(Stored data)
▶

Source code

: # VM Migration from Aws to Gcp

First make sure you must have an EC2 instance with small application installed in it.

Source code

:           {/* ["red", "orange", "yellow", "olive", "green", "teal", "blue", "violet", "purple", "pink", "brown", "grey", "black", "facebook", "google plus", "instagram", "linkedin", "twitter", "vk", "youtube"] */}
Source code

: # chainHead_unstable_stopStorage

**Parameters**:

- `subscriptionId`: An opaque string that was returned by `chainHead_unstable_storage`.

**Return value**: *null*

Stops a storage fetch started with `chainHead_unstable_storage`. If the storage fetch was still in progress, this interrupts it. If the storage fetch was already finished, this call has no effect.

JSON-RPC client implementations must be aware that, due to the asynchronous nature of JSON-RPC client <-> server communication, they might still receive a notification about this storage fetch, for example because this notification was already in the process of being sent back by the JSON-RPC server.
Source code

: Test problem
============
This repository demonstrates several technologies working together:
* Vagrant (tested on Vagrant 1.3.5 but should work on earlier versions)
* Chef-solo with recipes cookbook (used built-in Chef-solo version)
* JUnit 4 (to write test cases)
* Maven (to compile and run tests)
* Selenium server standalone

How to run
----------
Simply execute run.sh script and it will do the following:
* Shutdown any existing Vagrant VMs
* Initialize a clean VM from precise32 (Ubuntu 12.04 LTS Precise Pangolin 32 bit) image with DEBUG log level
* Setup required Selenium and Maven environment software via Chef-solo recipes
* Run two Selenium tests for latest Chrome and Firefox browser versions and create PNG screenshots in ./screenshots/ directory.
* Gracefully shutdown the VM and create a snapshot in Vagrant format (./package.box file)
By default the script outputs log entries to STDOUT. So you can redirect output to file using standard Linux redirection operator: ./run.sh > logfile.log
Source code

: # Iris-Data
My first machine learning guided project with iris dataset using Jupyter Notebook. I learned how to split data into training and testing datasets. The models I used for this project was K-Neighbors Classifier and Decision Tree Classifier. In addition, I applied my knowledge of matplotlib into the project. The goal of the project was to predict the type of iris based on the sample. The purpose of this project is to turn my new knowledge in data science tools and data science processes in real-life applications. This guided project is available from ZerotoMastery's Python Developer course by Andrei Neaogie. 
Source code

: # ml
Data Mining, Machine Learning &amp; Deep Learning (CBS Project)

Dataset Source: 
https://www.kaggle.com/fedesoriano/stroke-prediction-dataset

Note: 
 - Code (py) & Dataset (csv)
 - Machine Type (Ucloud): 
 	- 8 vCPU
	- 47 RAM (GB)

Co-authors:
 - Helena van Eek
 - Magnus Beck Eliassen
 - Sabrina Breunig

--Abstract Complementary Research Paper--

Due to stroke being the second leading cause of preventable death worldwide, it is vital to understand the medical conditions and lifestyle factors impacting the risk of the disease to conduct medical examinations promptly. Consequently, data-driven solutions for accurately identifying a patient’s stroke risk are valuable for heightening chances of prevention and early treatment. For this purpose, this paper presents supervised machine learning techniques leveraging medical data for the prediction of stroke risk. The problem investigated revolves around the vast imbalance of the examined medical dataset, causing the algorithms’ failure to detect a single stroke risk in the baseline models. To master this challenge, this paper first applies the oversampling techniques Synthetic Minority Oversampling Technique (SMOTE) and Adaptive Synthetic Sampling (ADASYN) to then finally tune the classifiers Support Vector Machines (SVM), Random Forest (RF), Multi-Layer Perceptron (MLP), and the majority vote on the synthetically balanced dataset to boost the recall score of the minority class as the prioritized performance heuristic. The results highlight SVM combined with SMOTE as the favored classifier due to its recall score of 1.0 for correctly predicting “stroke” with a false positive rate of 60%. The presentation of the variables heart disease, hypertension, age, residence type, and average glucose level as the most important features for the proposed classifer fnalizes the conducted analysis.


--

◀

Task to complete:
Please output the complete set of records above without any alteration.

Response area:
Source code

: # VM Migration from Aws to Gcp

First make sure you must have an EC2 instance with small application installed in it.

Source code

:           {/* ["red", "orange", "yellow", "olive", "green", "teal", "blue", "violet", "purple", "pink", "brown", "grey", "black", "facebook", "google plus", "instagram", "linkedin", "twitter", "vk", "youtube"] */}
Source code

: # chainHead_unstable_stopStorage

**Parameters**:

- `subscriptionId`: An opaque string that was returned by `chainHead_unstable_storage`.

**Return value**: *null*

Stops a storage fetch started with `chainHead_unstable_storage`. If the storage fetch was still in progress, this interrupts it. If the storage fetch was already finished, this call has no effect.

JSON-RPC client implementations must be aware that, due to the asynchronous nature of JSON-RPC client <-> server communication, they might still receive a notification about this storage fetch, for example because this notification was already in the process of being sent back by the JSON-RPC server.
Source code

: Test problem
============
This repository demonstrates several technologies working together:
* Vagrant (tested on Vagrant 1.3.5 but should work on earlier versions)
* Chef-solo with recipes cookbook (used built-in Chef-solo version)
* JUnit 4 (to write test cases)
* Maven (to compile and run tests)
* Selenium server standalone

How to run
----------
Simply execute run.sh script and it will do the following:
* Shutdown any existing Vagrant VMs
* Initialize a clean VM from precise32 (Ubuntu 12.04 LTS Precise Pangolin 32 bit) image with DEBUG log level
* Setup required Selenium and Maven environment software via Chef-solo recipes
* Run two Selenium tests for latest Chrome and Firefox browser versions and create PNG screenshots in ./screenshots/ directory.
* Gracefully shutdown the VM and create a snapshot in Vagrant format (./package.box file)
By default the script outputs log entries to STDOUT. So you can redirect output to file using standard Linux redirection operator: ./run.sh > logfile.log
Source code

: # Iris-Data
My first machine learning guided project with iris dataset using Jupyter Notebook. I learned how to split data into training and testing datasets. The models I used for this project was K-Neighbors Classifier and Decision Tree Classifier. In addition, I applied my knowledge of matplotlib into the project. The goal of the project was to predict the type of iris based on the sample. The purpose of this project is to turn my new knowledge in data science tools and data science processes in real-life applications. This guided project is available from ZerotoMastery's Python Developer course by Andrei Neaogie. 
Source code

: # ml
Data Mining, Machine Learning &amp; Deep Learning (CBS Project)

Dataset Source: 
https://www.kaggle.com/fedesoriano/stroke-prediction-dataset

Note: 
 - Code (py) & Dataset (csv)
 - Machine Type (Ucloud): 
 	- 8 vCPU
	- 47 RAM (GB)

Co-authors:
 - Helena van Eek
 - Magnus Beck Eliassen
 - Sabrina Breunig

--Abstract Complementary Research Paper--

Due to stroke being the second leading cause of preventable death worldwide, it is vital to understand the medical conditions and lifestyle factors impacting the risk of the disease to conduct medical examinations promptly. Consequently, data-driven solutions for accurately identifying a patient’s stroke risk are valuable for heightening chances of prevention and early treatment. For this purpose, this paper presents supervised machine learning techniques leveraging medical data for the prediction of stroke risk. The problem investigated revolves around the vast imbalance of the examined medical dataset, causing the algorithms’ failure to detect a single stroke risk in the baseline models. To master this challenge, this paper first applies the oversampling techniques Synthetic Minority Oversampling Technique (SMOTE) and Adaptive Synthetic Sampling (ADASYN) to then finally tune the classifiers Support Vector Machines (SVM), Random Forest (RF), Multi-Layer Perceptron (MLP), and the majority vote on the synthetically balanced dataset to boost the recall score of the minority class as the prioritized performance heuristic. The results highlight SVM combined with SMOTE as the favored classifier due to its recall score of 1.0 for correctly predicting “stroke” with a false positive rate of 60%. The presentation of the variables heart disease, hypertension, age, residence type, and average glucose level as the most important features for the proposed classifer fnalizes the conducted analysis.


--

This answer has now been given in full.